Sequence data processing
Sequence data were quality filtered, trimmed, error-corrected, merged, and had chimeras removed using the DADA2 pipeline (Callahan et al. 2016), see full code in accompanying Dryad and Zenodo repository. This generated a table of actual sequence variants (ASVs) present across each sample. Sequence variants detected in the negative controls were removed from the dataset using Decontam (Davis et al. 2018), resulting in the removal of 8 fungal ASVs, 3 pollen ASVs and 14 bacterial ASVs. Taxonomic annotation was performed using the UNITE database (v7.2) for ITS sequences (Nilsson et al. 2019), BEExact v2023.01.30 and SILVA v138.1 for 16S sequences, and plant database for rbcL sequences (Bell & Brosi 2016). Manual BLAST searches were performed for the most abundant 100 ASVs in each dataset when unannotated at the family level, or when 16S databases did not match, and updated when BLAST searches indicated high confidence annotations.

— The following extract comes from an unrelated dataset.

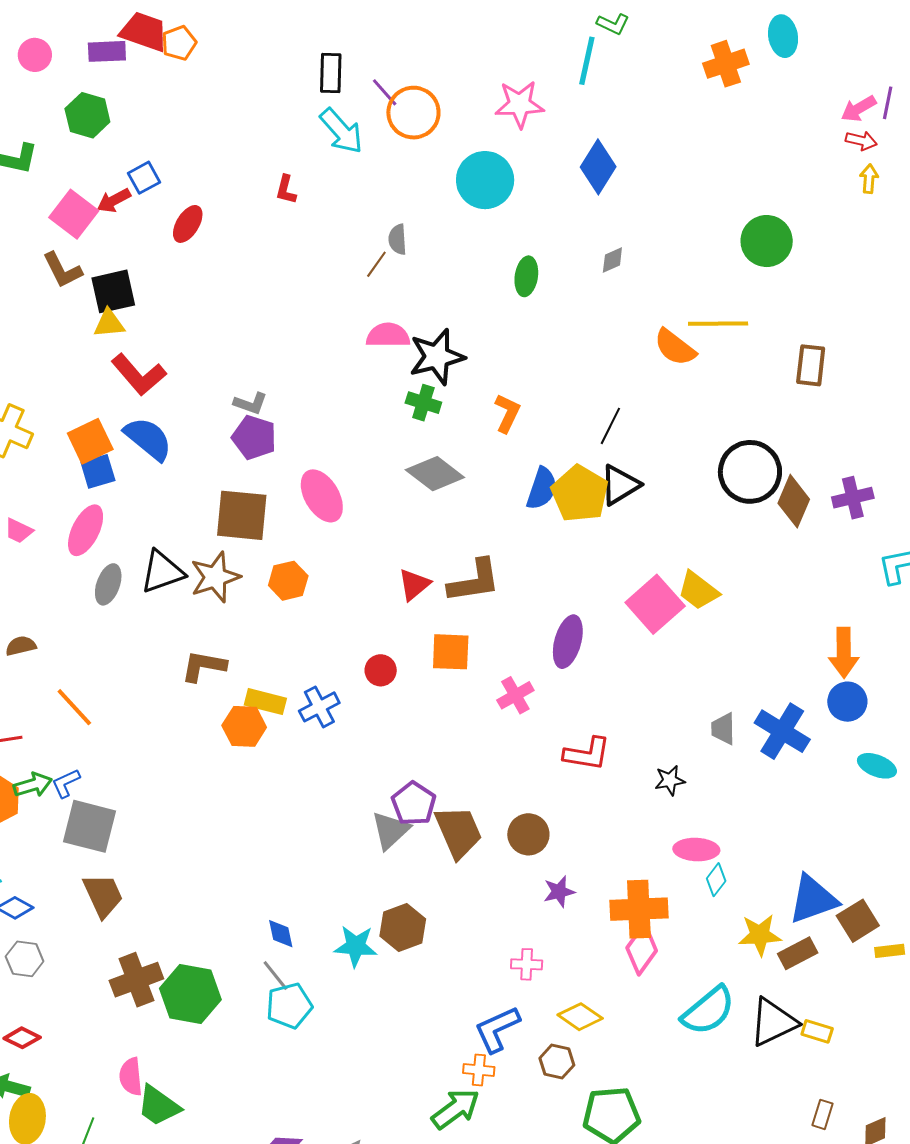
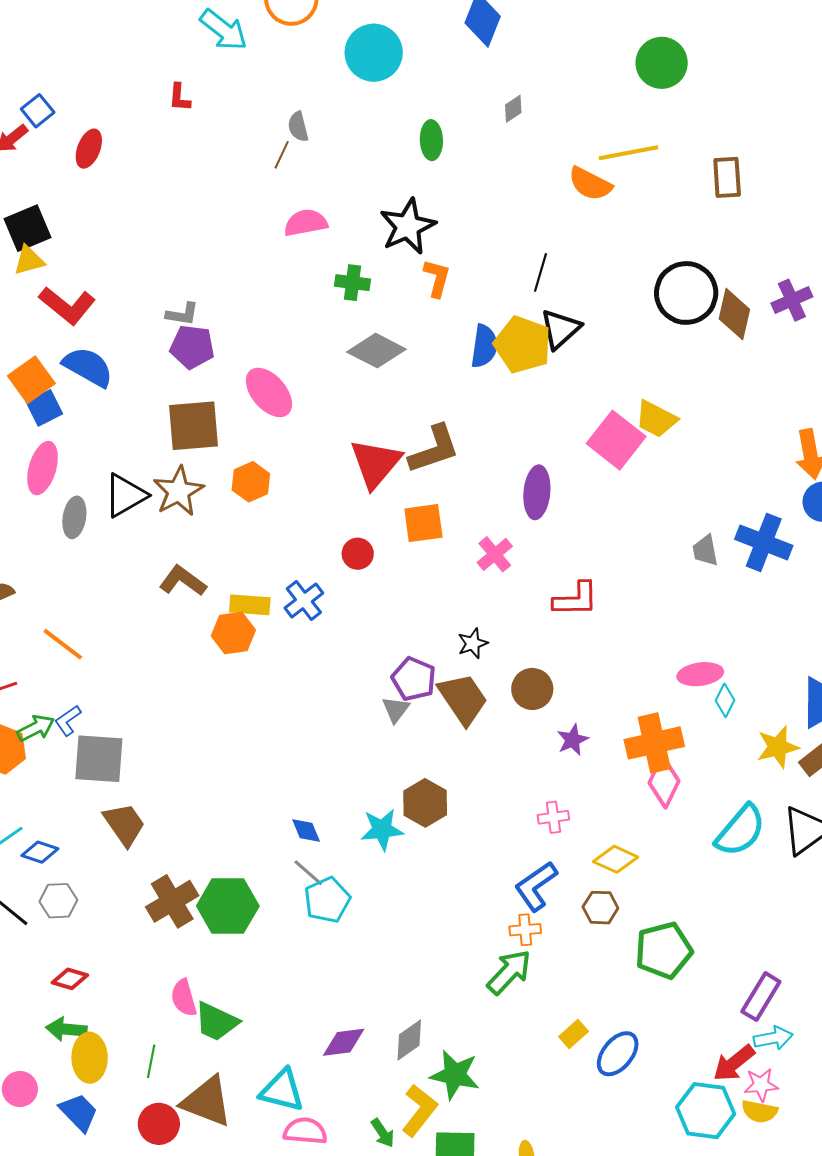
black star: (437, 357) -> (408, 226), moved
red triangle: (414, 585) -> (376, 463), size x1.6
brown L-shape: (204, 666) -> (183, 581), turned 36
black star: (670, 780) -> (473, 643), moved
gray triangle: (390, 830) -> (396, 709), size x0.7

Data wrangling was performed using Phyloseq (McMurdie & Holmes 2013). All ASVs that were not assigned to an appropriate kingdom based on the sequencing region (e.g. fungi for ITS) and a phylum within that kingdom were filtered out; reads assigned as mitochondria or chloroplast were also filtered out from ITS and 16S datasets. Following sequence curation, species accumulation curves were examined to ensure saturation (Figure S1), with samples dropped below a minimum of 500 reads for pollen (mean = 25,110, 2 samples dropped), 450 reads/sample for fungi (mean=11,564, none dropped), and 500 for bacteria (mean=6,570; 20 samples dropped).